ASSIGNMENT
Copy out all of the material below word for word, character for character, leaving the pictures out.

STUDY MATERIAL
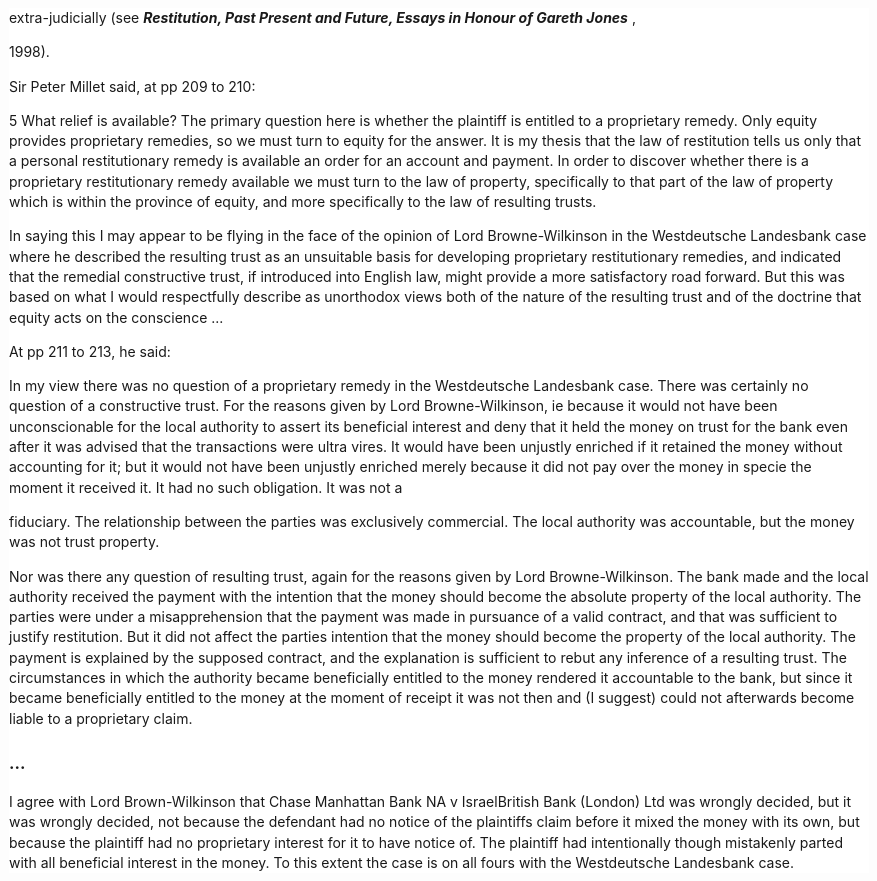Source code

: extra-judicially (see **_Restitution, Past Present and Future, Essays in Honour of Gareth Jones_** , 

1998). 

Sir Peter Millet said, at pp 209 to 210: 

 5 What relief is available? The primary question here is whether the plaintiff is entitled to a proprietary remedy. Only equity provides proprietary remedies, so we must turn to equity for the answer. It is my thesis that the law of restitution tells us only that a personal restitutionary remedy is available an order for an account and payment. In order to discover whether there is a proprietary restitutionary remedy available we must turn to the law of property, specifically to that part of the law of property which is within the province of equity, and more specifically to the law of resulting trusts. 

 In saying this I may appear to be flying in the face of the opinion of Lord Browne-Wilkinson in the Westdeutsche Landesbank case where he described the resulting trust as an unsuitable basis for developing proprietary restitutionary remedies, and indicated that the remedial constructive trust, if introduced into English law, might provide a more satisfactory road forward. But this was based on what I would respectfully describe as unorthodox views both of the nature of the resulting trust and of the doctrine that equity acts on the conscience ... 

At pp 211 to 213, he said: 

 In my view there was no question of a proprietary remedy in the Westdeutsche Landesbank case. There was certainly no question of a constructive trust. For the reasons given by Lord Browne-Wilkinson, ie because it would not have been unconscionable for the local authority to assert its beneficial interest and deny that it held the money on trust for the bank even after it was advised that the transactions were ultra vires. It would have been unjustly enriched if it retained the money without accounting for it; but it would not have been unjustly enriched merely because it did not pay over the money in specie the moment it received it. It had no such obligation. It was not a 


 fiduciary. The relationship between the parties was exclusively commercial. The local authority was accountable, but the money was not trust property. 

 Nor was there any question of resulting trust, again for the reasons given by Lord Browne-Wilkinson. The bank made and the local authority received the payment with the intention that the money should become the absolute property of the local authority. The parties were under a misapprehension that the payment was made in pursuance of a valid contract, and that was sufficient to justify restitution. But it did not affect the parties intention that the money should become the property of the local authority. The payment is explained by the supposed contract, and the explanation is sufficient to rebut any inference of a resulting trust. The circumstances in which the authority became beneficially entitled to the money rendered it accountable to the bank, but since it became beneficially entitled to the money at the moment of receipt it was not then and (I suggest) could not afterwards become liable to a proprietary claim. 

### ... 

 I agree with Lord Brown-Wilkinson that Chase Manhattan Bank NA v IsraelBritish Bank (London) Ltd was wrongly decided, but it was wrongly decided, not because the defendant had no notice of the plaintiffs claim before it mixed the money with its own, but because the plaintiff had no proprietary interest for it to have notice of. The plaintiff had intentionally though mistakenly parted with all beneficial interest in the money. To this extent the case is on all fours with the Westdeutsche Landesbank case. 
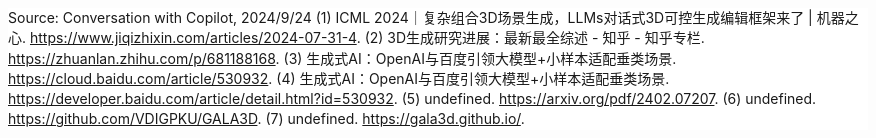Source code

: Source: Conversation with Copilot, 2024/9/24
(1) ICML 2024｜复杂组合3D场景生成，LLMs对话式3D可控生成编辑框架来了 |
机器之心. https://www.jiqizhixin.com/articles/2024-07-31-4.
(2) 3D生成研究进展：最新最全综述 - 知乎 - 知乎专栏. https://zhuanlan.zhihu.com/p/681188168.
(3) 生成式AI：OpenAI与百度引领大模型+小样本适配垂类场景. https://cloud.baidu.com/article/530932.
(4) 生成式AI：OpenAI与百度引领大模型+小样本适配垂类场景. https://developer.baidu.com/article/detail.html?id=530932.
(5) undefined. https://arxiv.org/pdf/2402.07207.
(6) undefined. https://github.com/VDIGPKU/GALA3D.
(7) undefined. https://gala3d.github.io/.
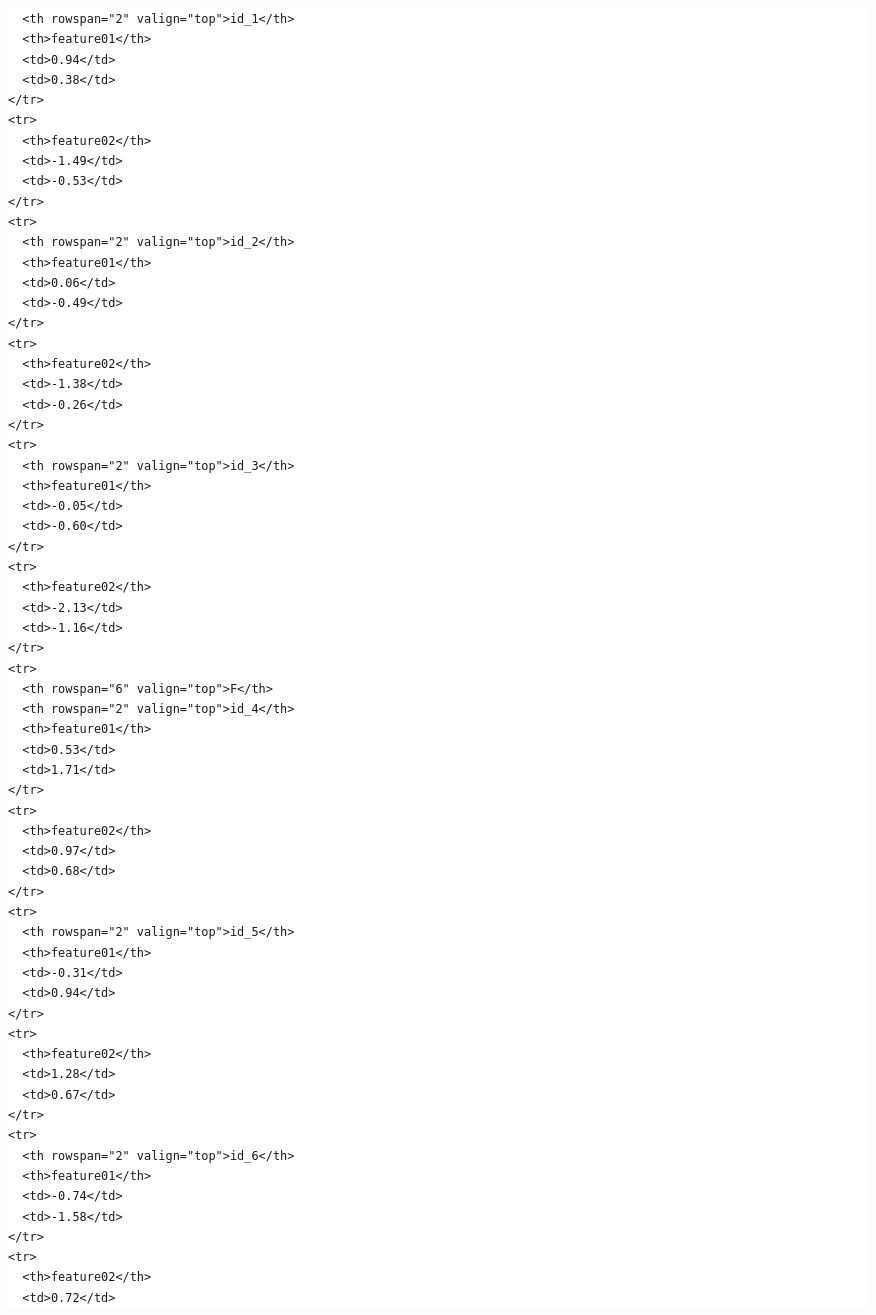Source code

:       <th rowspan="2" valign="top">id_1</th>
      <th>feature01</th>
      <td>0.94</td>
      <td>0.38</td>
    </tr>
    <tr>
      <th>feature02</th>
      <td>-1.49</td>
      <td>-0.53</td>
    </tr>
    <tr>
      <th rowspan="2" valign="top">id_2</th>
      <th>feature01</th>
      <td>0.06</td>
      <td>-0.49</td>
    </tr>
    <tr>
      <th>feature02</th>
      <td>-1.38</td>
      <td>-0.26</td>
    </tr>
    <tr>
      <th rowspan="2" valign="top">id_3</th>
      <th>feature01</th>
      <td>-0.05</td>
      <td>-0.60</td>
    </tr>
    <tr>
      <th>feature02</th>
      <td>-2.13</td>
      <td>-1.16</td>
    </tr>
    <tr>
      <th rowspan="6" valign="top">F</th>
      <th rowspan="2" valign="top">id_4</th>
      <th>feature01</th>
      <td>0.53</td>
      <td>1.71</td>
    </tr>
    <tr>
      <th>feature02</th>
      <td>0.97</td>
      <td>0.68</td>
    </tr>
    <tr>
      <th rowspan="2" valign="top">id_5</th>
      <th>feature01</th>
      <td>-0.31</td>
      <td>0.94</td>
    </tr>
    <tr>
      <th>feature02</th>
      <td>1.28</td>
      <td>0.67</td>
    </tr>
    <tr>
      <th rowspan="2" valign="top">id_6</th>
      <th>feature01</th>
      <td>-0.74</td>
      <td>-1.58</td>
    </tr>
    <tr>
      <th>feature02</th>
      <td>0.72</td>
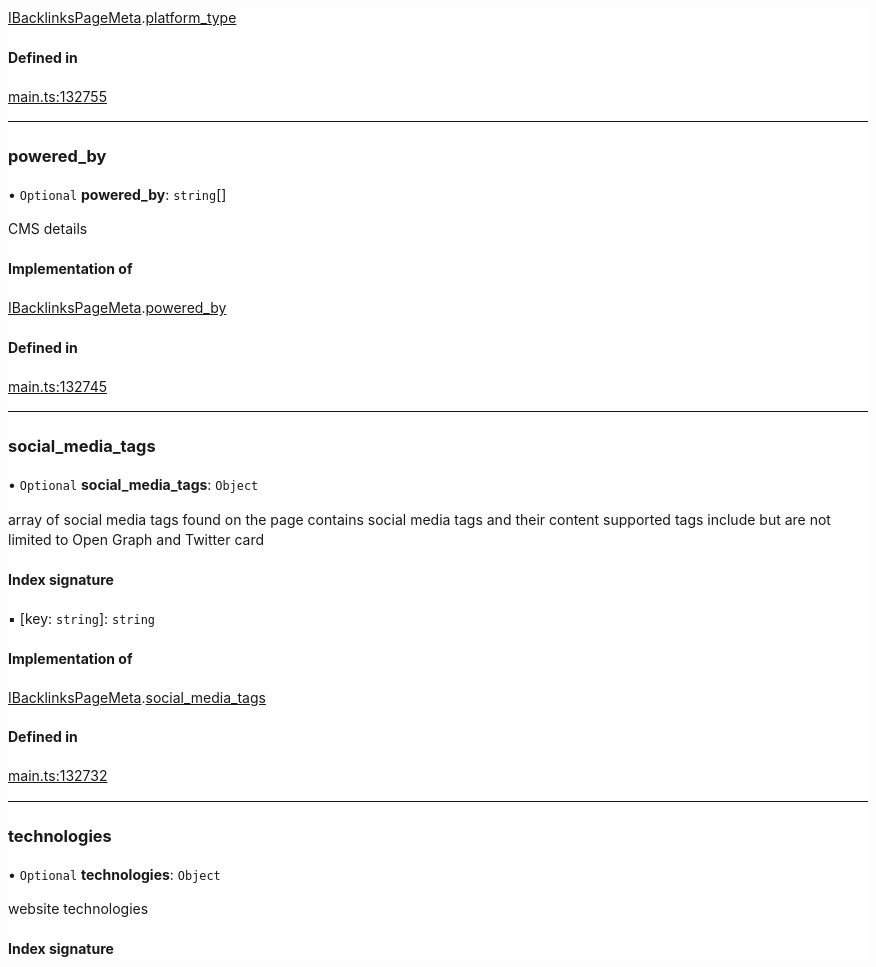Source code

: [IBacklinksPageMeta](../interfaces/IBacklinksPageMeta.md).[platform_type](../interfaces/IBacklinksPageMeta.md#platform_type)

#### Defined in

[main.ts:132755](https://github.com/dataforseo/TypeScriptClient/blob/7ca1aa4/main.ts#L132755)

___


### powered\_by

• `Optional` **powered\_by**: `string`[]

CMS details

#### Implementation of

[IBacklinksPageMeta](../interfaces/IBacklinksPageMeta.md).[powered_by](../interfaces/IBacklinksPageMeta.md#powered_by)

#### Defined in

[main.ts:132745](https://github.com/dataforseo/TypeScriptClient/blob/7ca1aa4/main.ts#L132745)

___


### social\_media\_tags

• `Optional` **social\_media\_tags**: `Object`

array of social media tags found on the page
contains social media tags and their content
supported tags include but are not limited to Open Graph and Twitter card

#### Index signature

▪ [key: `string`]: `string`

#### Implementation of

[IBacklinksPageMeta](../interfaces/IBacklinksPageMeta.md).[social_media_tags](../interfaces/IBacklinksPageMeta.md#social_media_tags)

#### Defined in

[main.ts:132732](https://github.com/dataforseo/TypeScriptClient/blob/7ca1aa4/main.ts#L132732)

___


### technologies

• `Optional` **technologies**: `Object`

website technologies

#### Index signature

TASK SOLUTION
Source code

: extra-judicially (see **_Restitution, Past Present and Future, Essays in Honour of Gareth Jones_** , 

1998). 

Sir Peter Millet said, at pp 209 to 210: 

 5 What relief is available? The primary question here is whether the plaintiff is entitled to a proprietary remedy. Only equity provides proprietary remedies, so we must turn to equity for the answer. It is my thesis that the law of restitution tells us only that a personal restitutionary remedy is available an order for an account and payment. In order to discover whether there is a proprietary restitutionary remedy available we must turn to the law of property, specifically to that part of the law of property which is within the province of equity, and more specifically to the law of resulting trusts. 

 In saying this I may appear to be flying in the face of the opinion of Lord Browne-Wilkinson in the Westdeutsche Landesbank case where he described the resulting trust as an unsuitable basis for developing proprietary restitutionary remedies, and indicated that the remedial constructive trust, if introduced into English law, might provide a more satisfactory road forward. But this was based on what I would respectfully describe as unorthodox views both of the nature of the resulting trust and of the doctrine that equity acts on the conscience ... 

At pp 211 to 213, he said: 

 In my view there was no question of a proprietary remedy in the Westdeutsche Landesbank case. There was certainly no question of a constructive trust. For the reasons given by Lord Browne-Wilkinson, ie because it would not have been unconscionable for the local authority to assert its beneficial interest and deny that it held the money on trust for the bank even after it was advised that the transactions were ultra vires. It would have been unjustly enriched if it retained the money without accounting for it; but it would not have been unjustly enriched merely because it did not pay over the money in specie the moment it received it. It had no such obligation. It was not a 


 fiduciary. The relationship between the parties was exclusively commercial. The local authority was accountable, but the money was not trust property. 

 Nor was there any question of resulting trust, again for the reasons given by Lord Browne-Wilkinson. The bank made and the local authority received the payment with the intention that the money should become the absolute property of the local authority. The parties were under a misapprehension that the payment was made in pursuance of a valid contract, and that was sufficient to justify restitution. But it did not affect the parties intention that the money should become the property of the local authority. The payment is explained by the supposed contract, and the explanation is sufficient to rebut any inference of a resulting trust. The circumstances in which the authority became beneficially entitled to the money rendered it accountable to the bank, but since it became beneficially entitled to the money at the moment of receipt it was not then and (I suggest) could not afterwards become liable to a proprietary claim. 

### ... 

 I agree with Lord Brown-Wilkinson that Chase Manhattan Bank NA v IsraelBritish Bank (London) Ltd was wrongly decided, but it was wrongly decided, not because the defendant had no notice of the plaintiffs claim before it mixed the money with its own, but because the plaintiff had no proprietary interest for it to have notice of. The plaintiff had intentionally though mistakenly parted with all beneficial interest in the money. To this extent the case is on all fours with the Westdeutsche Landesbank case. 
Source code

: Source: Conversation with Copilot, 2024/9/24
(1) ICML 2024｜复杂组合3D场景生成，LLMs对话式3D可控生成编辑框架来了 |
机器之心. https://www.jiqizhixin.com/articles/2024-07-31-4.
(2) 3D生成研究进展：最新最全综述 - 知乎 - 知乎专栏. https://zhuanlan.zhihu.com/p/681188168.
(3) 生成式AI：OpenAI与百度引领大模型+小样本适配垂类场景. https://cloud.baidu.com/article/530932.
(4) 生成式AI：OpenAI与百度引领大模型+小样本适配垂类场景. https://developer.baidu.com/article/detail.html?id=530932.
(5) undefined. https://arxiv.org/pdf/2402.07207.
(6) undefined. https://github.com/VDIGPKU/GALA3D.
(7) undefined. https://gala3d.github.io/.
Source code

:       <th rowspan="2" valign="top">id_1</th>
      <th>feature01</th>
      <td>0.94</td>
      <td>0.38</td>
    </tr>
    <tr>
      <th>feature02</th>
      <td>-1.49</td>
      <td>-0.53</td>
    </tr>
    <tr>
      <th rowspan="2" valign="top">id_2</th>
      <th>feature01</th>
      <td>0.06</td>
      <td>-0.49</td>
    </tr>
    <tr>
      <th>feature02</th>
      <td>-1.38</td>
      <td>-0.26</td>
    </tr>
    <tr>
      <th rowspan="2" valign="top">id_3</th>
      <th>feature01</th>
      <td>-0.05</td>
      <td>-0.60</td>
    </tr>
    <tr>
      <th>feature02</th>
      <td>-2.13</td>
      <td>-1.16</td>
    </tr>
    <tr>
      <th rowspan="6" valign="top">F</th>
      <th rowspan="2" valign="top">id_4</th>
      <th>feature01</th>
      <td>0.53</td>
      <td>1.71</td>
    </tr>
    <tr>
      <th>feature02</th>
      <td>0.97</td>
      <td>0.68</td>
    </tr>
    <tr>
      <th rowspan="2" valign="top">id_5</th>
      <th>feature01</th>
      <td>-0.31</td>
      <td>0.94</td>
    </tr>
    <tr>
      <th>feature02</th>
      <td>1.28</td>
      <td>0.67</td>
    </tr>
    <tr>
      <th rowspan="2" valign="top">id_6</th>
      <th>feature01</th>
      <td>-0.74</td>
      <td>-1.58</td>
    </tr>
    <tr>
      <th>feature02</th>
      <td>0.72</td>
Source code

: [IBacklinksPageMeta](../interfaces/IBacklinksPageMeta.md).[platform_type](../interfaces/IBacklinksPageMeta.md#platform_type)

#### Defined in

[main.ts:132755](https://github.com/dataforseo/TypeScriptClient/blob/7ca1aa4/main.ts#L132755)

___


### powered\_by

• `Optional` **powered\_by**: `string`[]

CMS details

#### Implementation of

[IBacklinksPageMeta](../interfaces/IBacklinksPageMeta.md).[powered_by](../interfaces/IBacklinksPageMeta.md#powered_by)

#### Defined in

[main.ts:132745](https://github.com/dataforseo/TypeScriptClient/blob/7ca1aa4/main.ts#L132745)

___


### social\_media\_tags

• `Optional` **social\_media\_tags**: `Object`

array of social media tags found on the page
contains social media tags and their content
supported tags include but are not limited to Open Graph and Twitter card

#### Index signature

▪ [key: `string`]: `string`

#### Implementation of

[IBacklinksPageMeta](../interfaces/IBacklinksPageMeta.md).[social_media_tags](../interfaces/IBacklinksPageMeta.md#social_media_tags)

#### Defined in

[main.ts:132732](https://github.com/dataforseo/TypeScriptClient/blob/7ca1aa4/main.ts#L132732)

___


### technologies

• `Optional` **technologies**: `Object`

website technologies

#### Index signature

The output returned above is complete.